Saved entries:
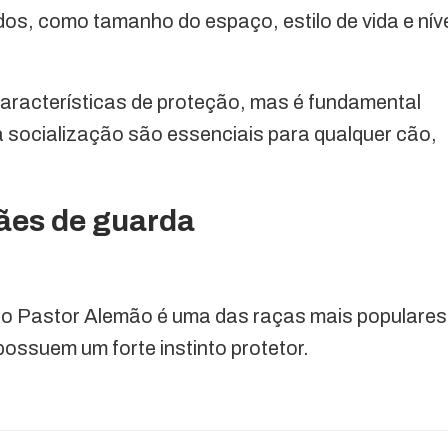
dos, como tamanho do espaço, estilo de vida e nív
racterísticas de proteção, mas é fundamental
 socialização são essenciais para qualquer cão,
ães de guarda
o Pastor Alemão é uma das raças mais populares
e possuem um forte instinto protetor.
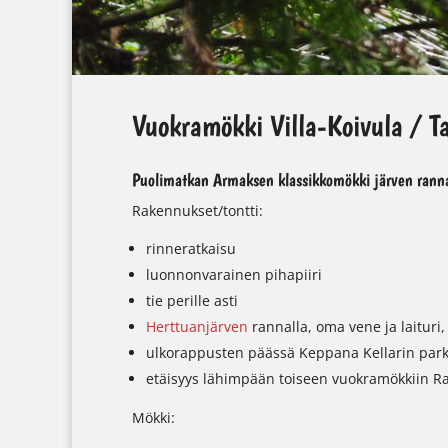
Vuokramökki Villa-Koivula /
Puolimatkan Armaksen klassikkomökki järven ranna
Rakennukset/tontti:
rinneratkaisu
luonnonvarainen pihapiiri
tie perille asti
Herttuanjärven
rannalla, oma vene ja laituri,
ulkorappusten päässä Keppana Kellarin park
etäisyys lähimpään toiseen vuokramökkiin R
Mökki:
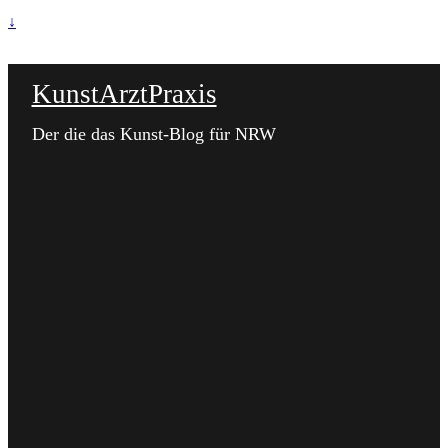
↓
KunstArztPraxis
Der die das Kunst-Blog für NRW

* [Exercise goal]
The required result is an exact copy of the lines from the line containing "Vuokramökki Villa-Koivula /" through the end of the entries, with every picture left out.

* [Answer space]
Vuokramökki Villa-Koivula /
Puolimatkan Armaksen klassikkomökki järven ranna
Rakennukset/tontti:
rinneratkaisu
luonnonvarainen pihapiiri
tie perille asti
Herttuanjärven
rannalla, oma vene ja laituri,
ulkorappusten päässä Keppana Kellarin park
etäisyys lähimpään toiseen vuokramökkiin R
Mökki:
↓
KunstArztPraxis
Der die das Kunst-Blog für NRW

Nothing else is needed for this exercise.